═════ Data for review

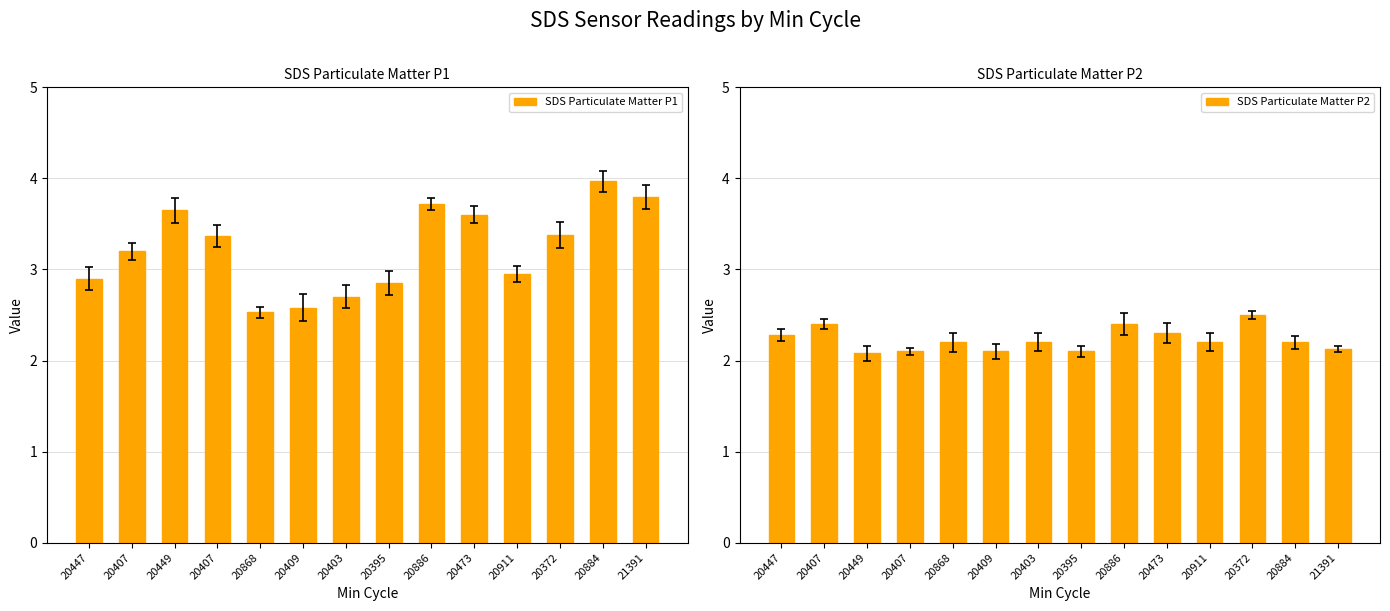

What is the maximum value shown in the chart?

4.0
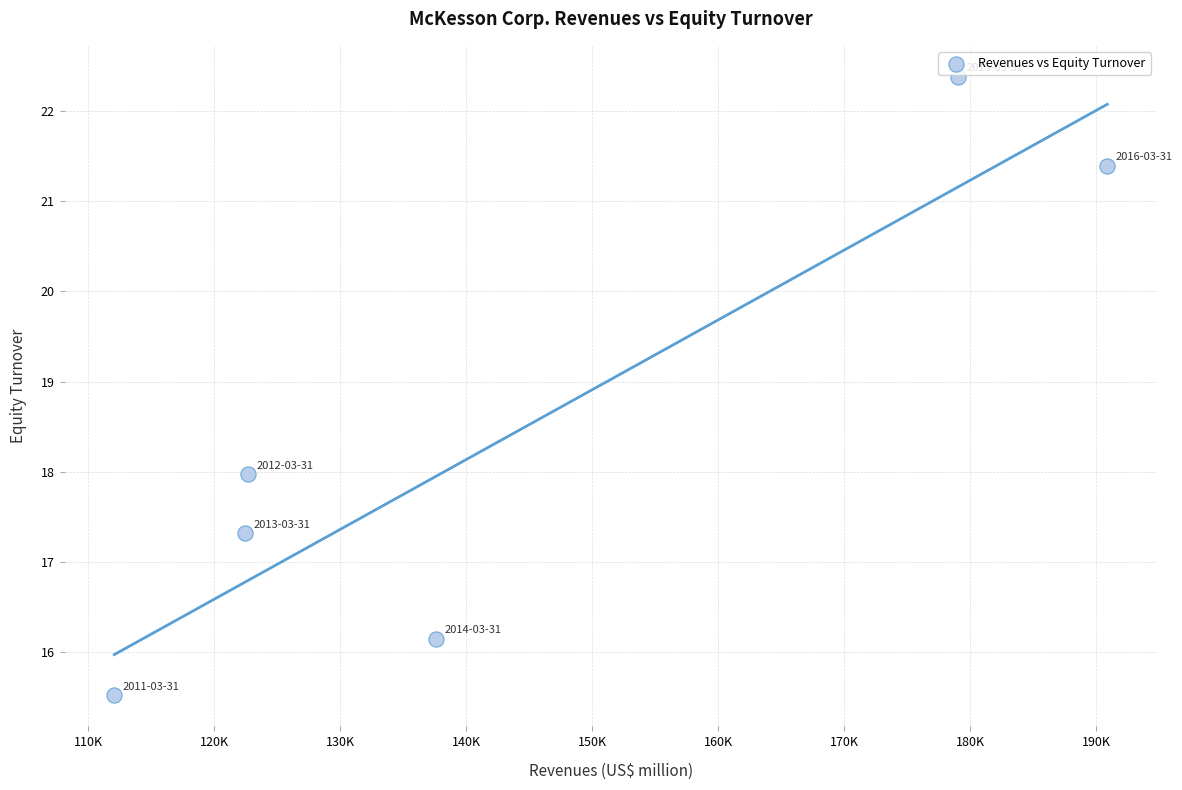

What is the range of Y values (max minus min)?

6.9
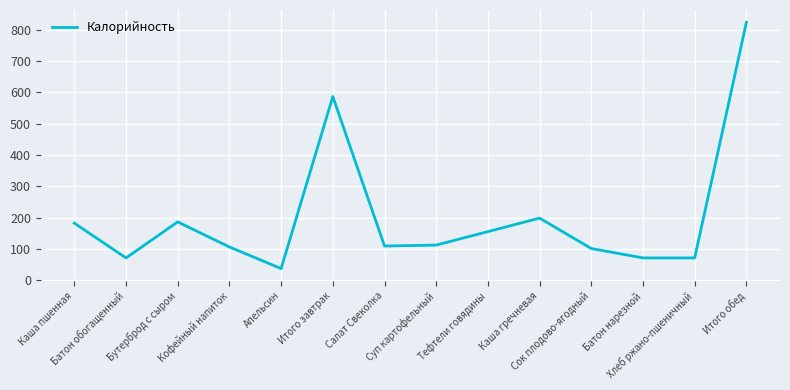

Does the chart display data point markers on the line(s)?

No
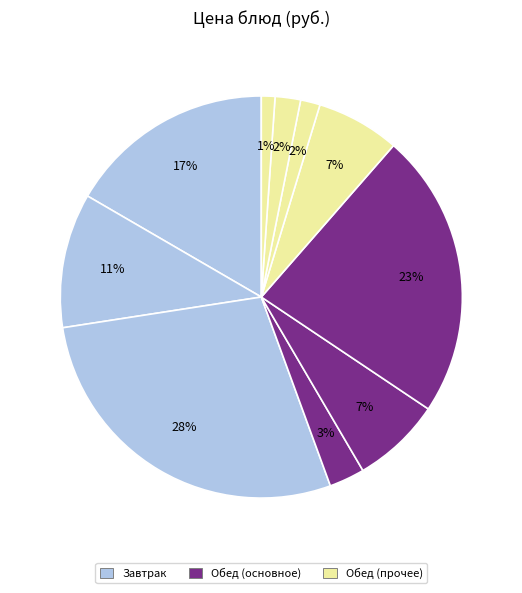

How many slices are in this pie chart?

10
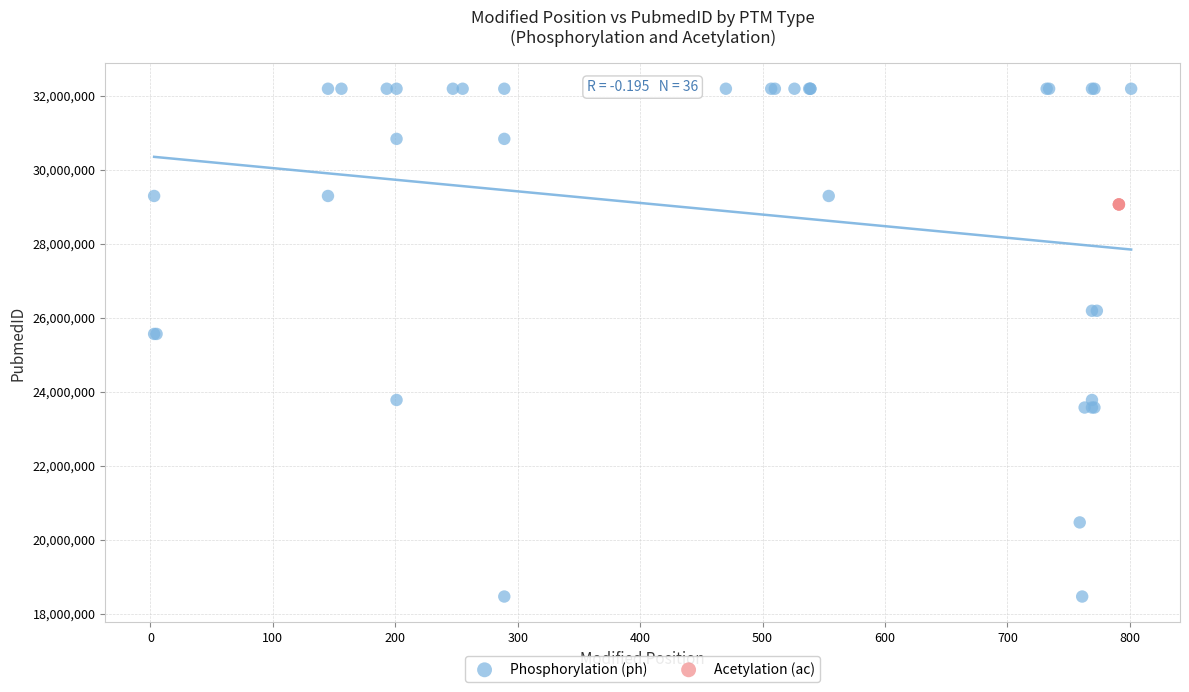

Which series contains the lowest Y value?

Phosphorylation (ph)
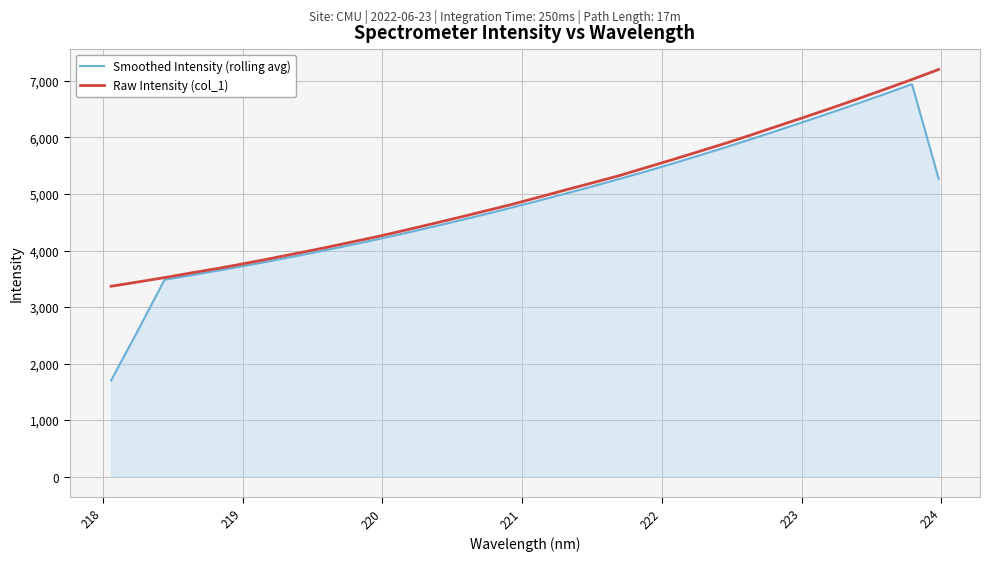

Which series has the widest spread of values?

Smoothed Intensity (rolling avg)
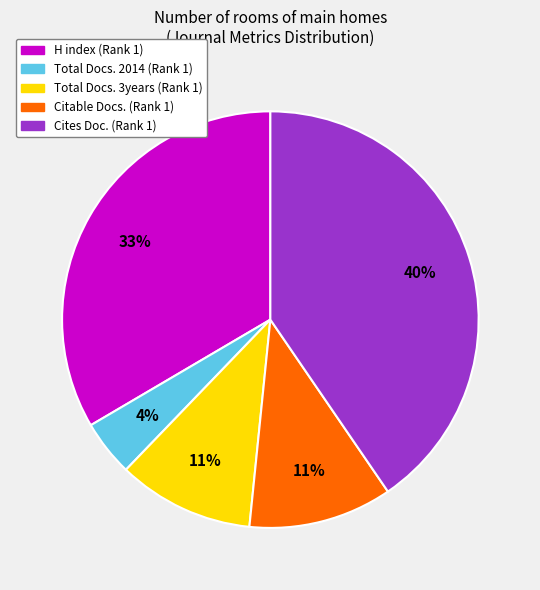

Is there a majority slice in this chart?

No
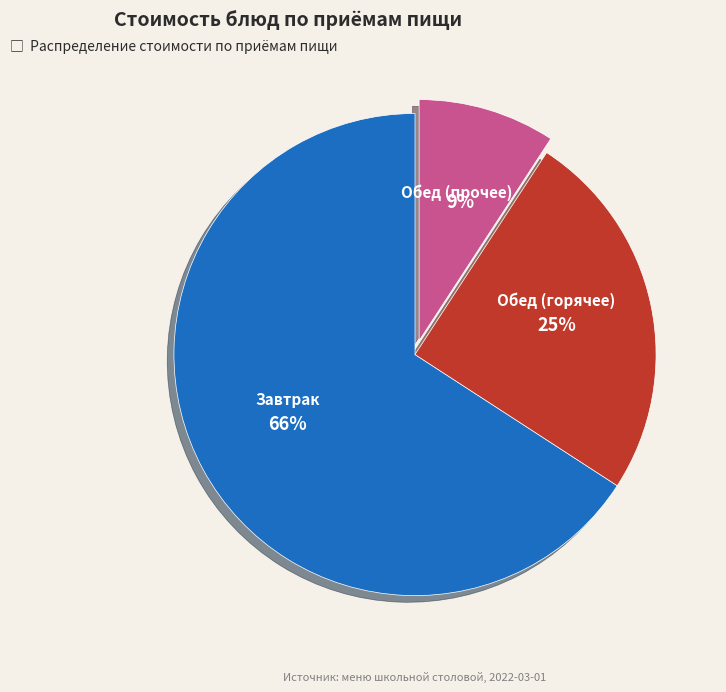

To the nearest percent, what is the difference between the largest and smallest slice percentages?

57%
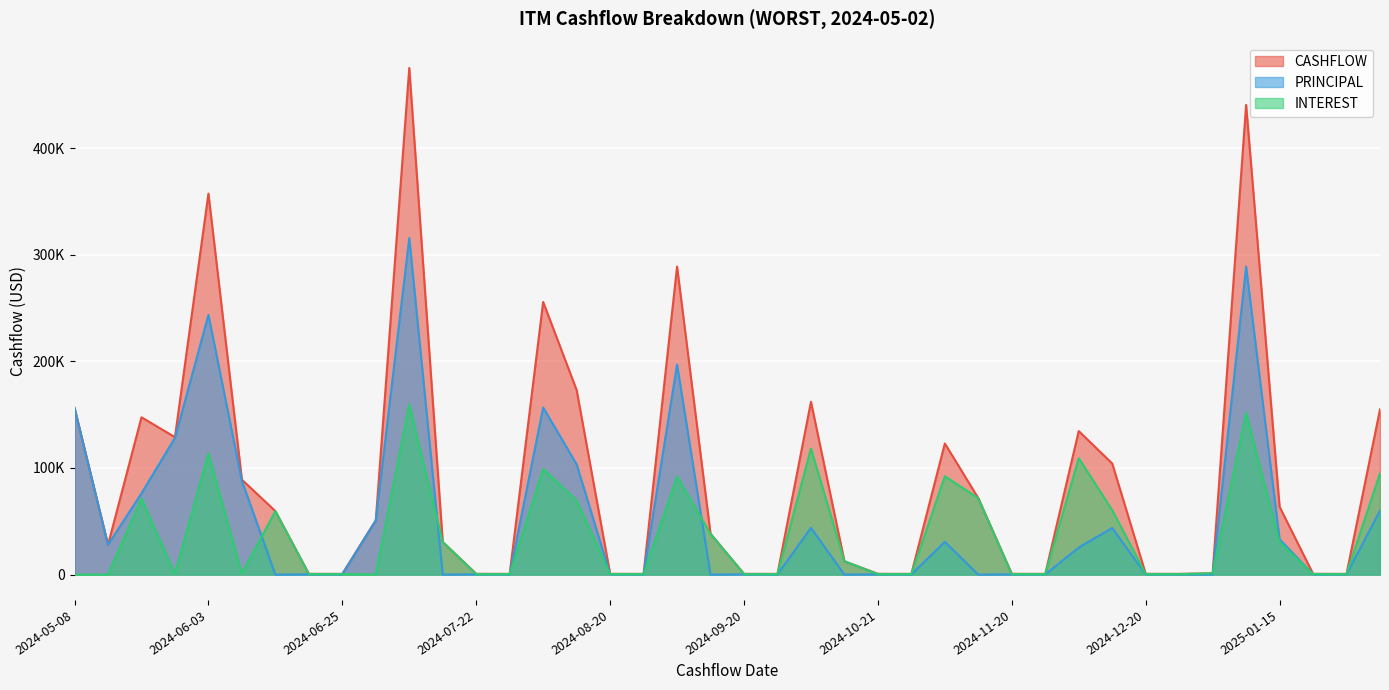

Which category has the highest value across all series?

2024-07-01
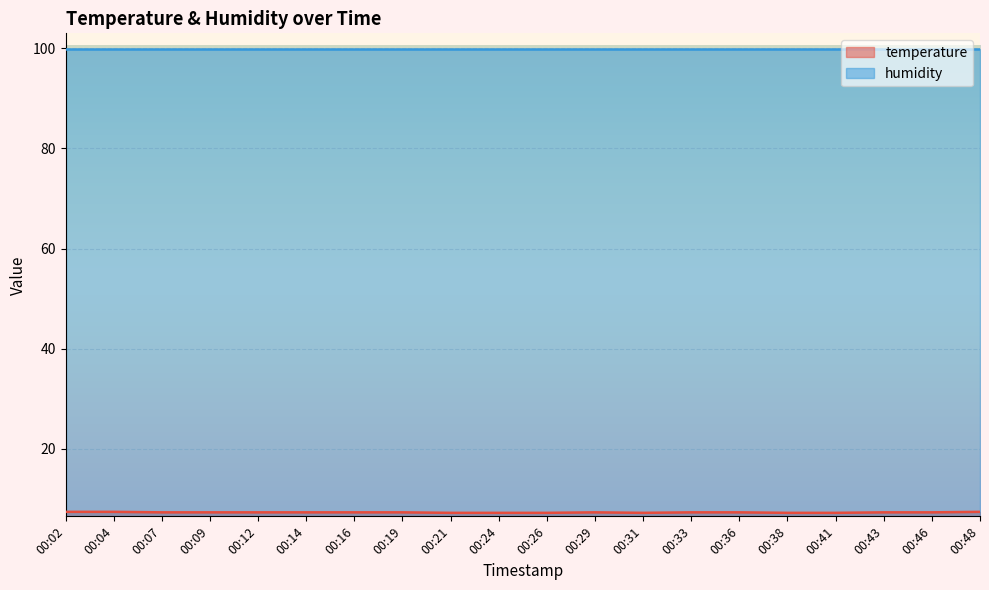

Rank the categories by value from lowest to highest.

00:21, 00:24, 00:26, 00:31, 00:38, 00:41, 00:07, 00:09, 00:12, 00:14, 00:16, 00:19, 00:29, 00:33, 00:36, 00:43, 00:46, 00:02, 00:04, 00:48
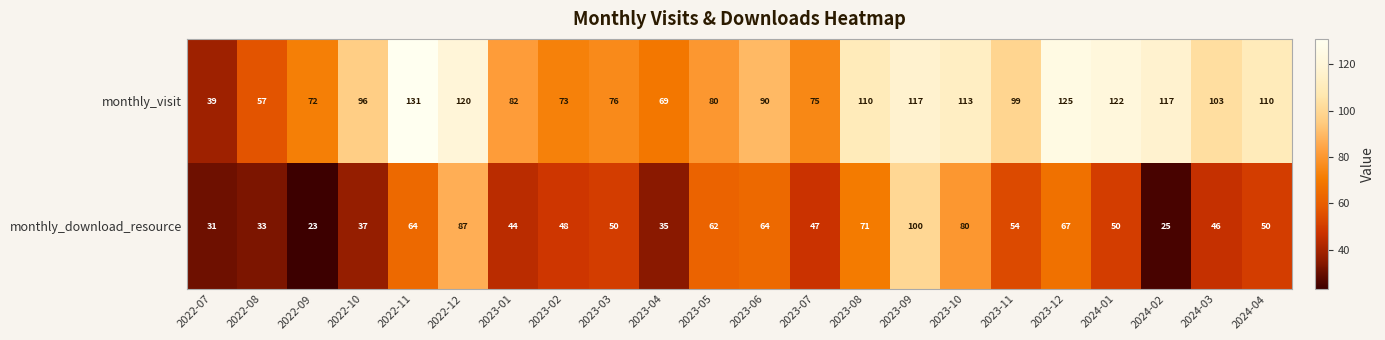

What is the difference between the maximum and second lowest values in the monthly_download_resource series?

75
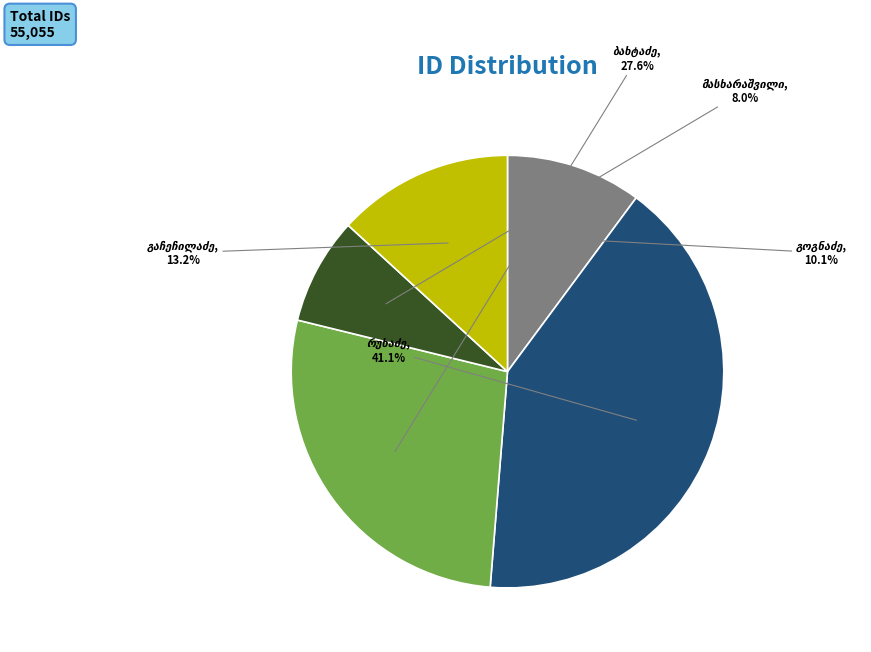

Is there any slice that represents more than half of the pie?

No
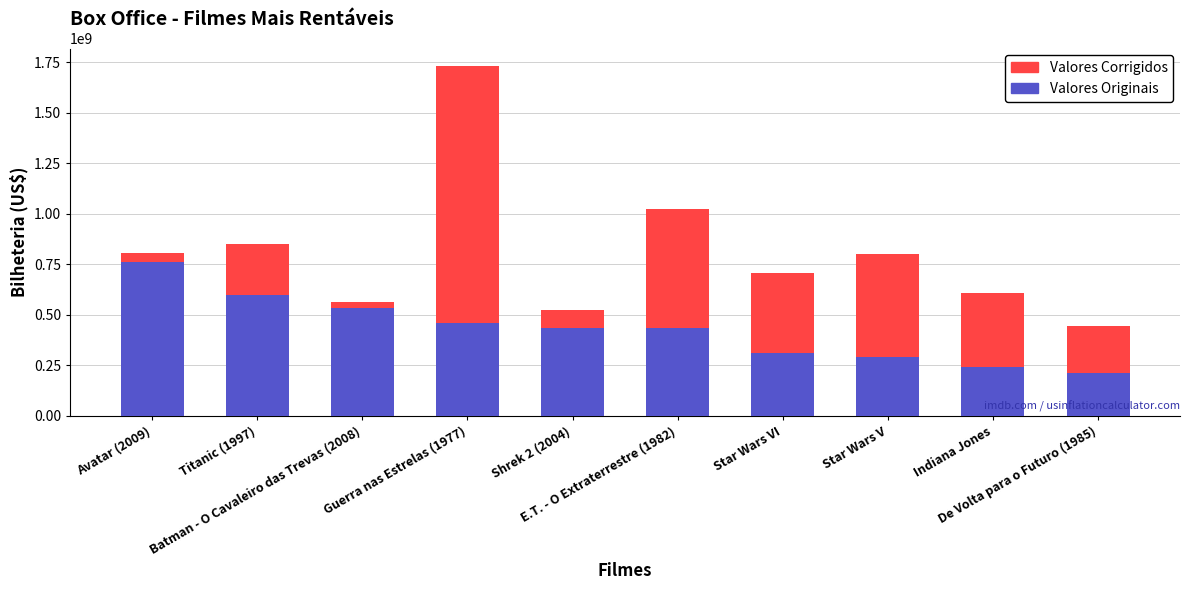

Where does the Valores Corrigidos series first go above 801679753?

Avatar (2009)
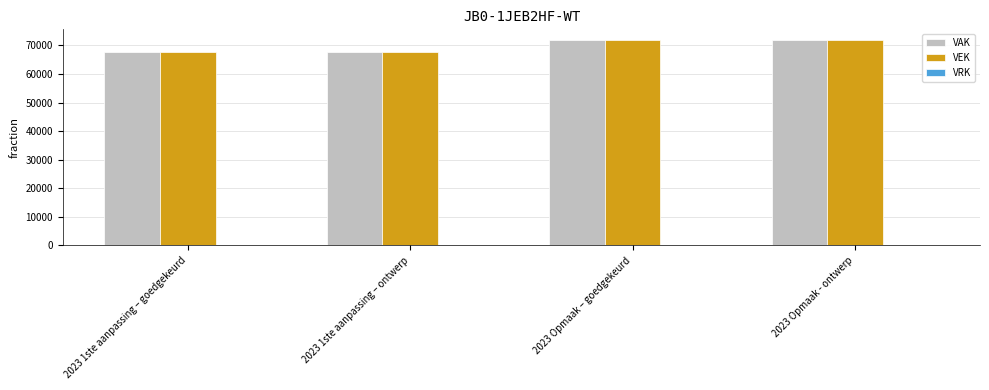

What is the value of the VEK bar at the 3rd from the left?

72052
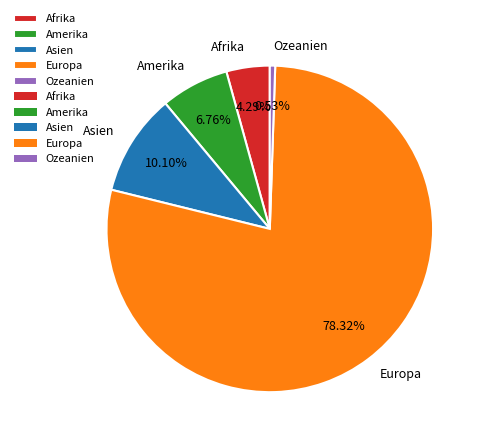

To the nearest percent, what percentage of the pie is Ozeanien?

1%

══════════

* Required work
Can you reproduce all of the material above word for word, leaving out the pictures?

* Expected answer
What is the maximum value shown in the chart?

4.0

What is the range of Y values (max minus min)?

6.9

Does the chart display data point markers on the line(s)?

No

How many slices are in this pie chart?

10

Which series contains the lowest Y value?

Phosphorylation (ph)

Which series has the widest spread of values?

Smoothed Intensity (rolling avg)

Is there a majority slice in this chart?

No

To the nearest percent, what is the difference between the largest and smallest slice percentages?

57%

Which category has the highest value across all series?

2024-07-01

Rank the categories by value from lowest to highest.

00:21, 00:24, 00:26, 00:31, 00:38, 00:41, 00:07, 00:09, 00:12, 00:14, 00:16, 00:19, 00:29, 00:33, 00:36, 00:43, 00:46, 00:02, 00:04, 00:48

What is the difference between the maximum and second lowest values in the monthly_download_resource series?

75

Is there any slice that represents more than half of the pie?

No

Where does the Valores Corrigidos series first go above 801679753?

Avatar (2009)

What is the value of the VEK bar at the 3rd from the left?

72052

To the nearest percent, what percentage of the pie is Ozeanien?

1%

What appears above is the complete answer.